Published: 09:06, 07 November 2019
| Updated: 09:10, 07 November 2019
It was not the most auspicious starts to a campaign for the Conservative Party.
But there are still weeks to go before voters head to the polls and the likelihood is that when they do they will have more than the resignation of a minister who they probably haven't heard of on their minds.
Election campaigns tend to be more a marathon than a sprint, so we shouldn't rush to judgement on the basis of things going wrong rather than right on day one.
Nevertheless, the messy backdrop to the Conservatives launch was not ideal.
However, some of the heat on Boris Johnson was lifted with the surprise news that Tom Watson Labour deputy leader, has decided to quit politics altogether.

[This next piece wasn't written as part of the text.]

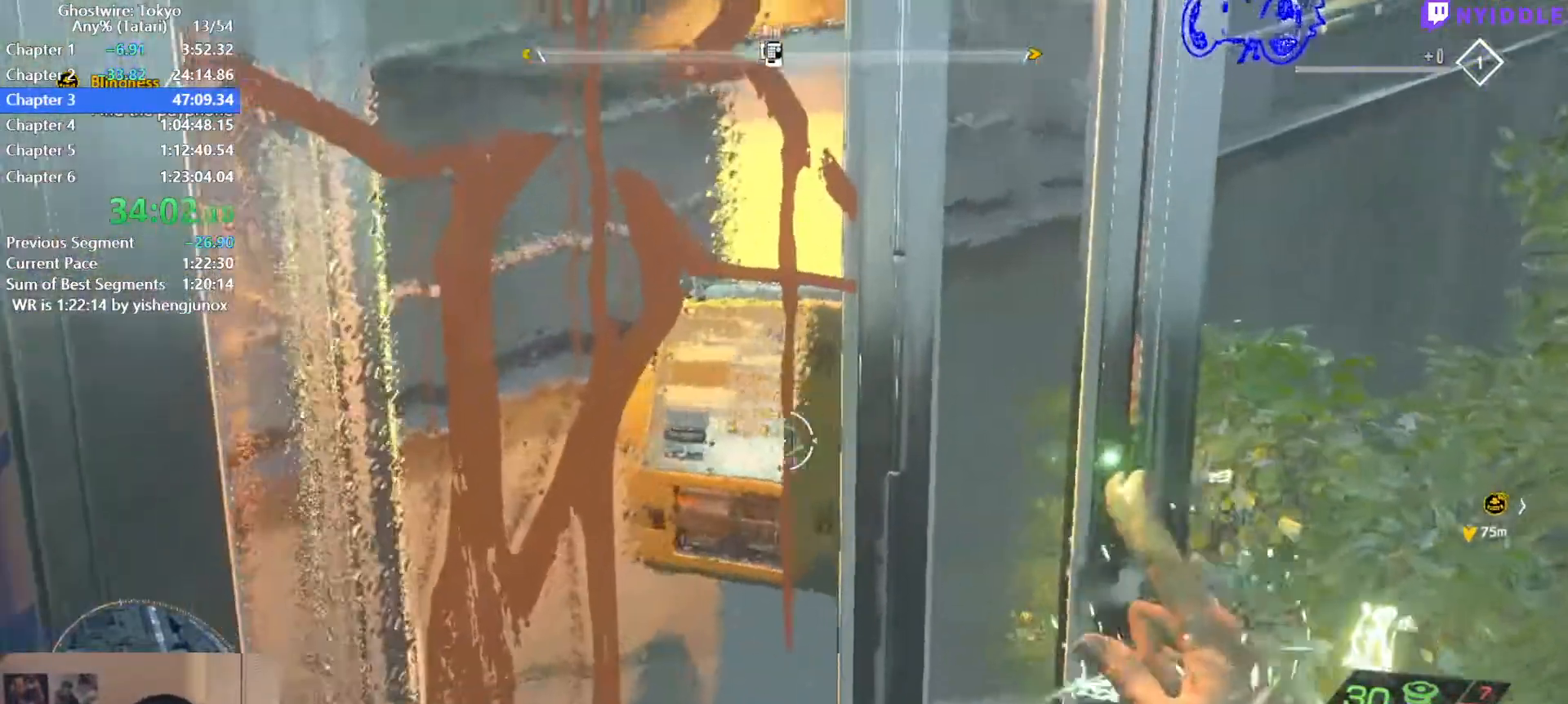
{"keys": ["f"], "mouse": [], "events": [[17, "f", "up"], [117, "f", "down"], [217, "f", "up"], [250, "s", "down"], [300, "f", "down"], [300, "s", "up"], [350, "f", "up"], [484, "f", "down"]]}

It will be interesting to see if election exhaustion sets in among voters who may tire of the political rhetoric coming from all parties and the endless pledges.
Meanwhile in Kent,the spotlight continues to shine on Canterbury where an attritional battle is on the cards in the marginal constituency.
The talking point continues to be the decision of Liberal Democrats to stand a candidate - triggering fears that will play into the the Conservative hands by splitting the vote.
Party leader Jo Swinson seemed a little uncomfortable when asked about the decision to contest Canterbury,particularly given that the Labour candidate Rosie Duffield is a strong remainer and supporter of a people's vote.
And it looks decidedly odd given the party has announced it will enter into a pact with the Green party and Plaid Cymru in 60 seats where they can enhance their prospects of returning a “remain” supporting MP.
Elsewherethe Conservatives have a tricky issue in Dover where uncertainty surrounds the former MP Charlie Elphicke.
Having had the party whip withdrawn while he faces charges of assault which he denies,he cannot stand as aConservative.
The party will have to come to a decision soon - nominations close next Thursday.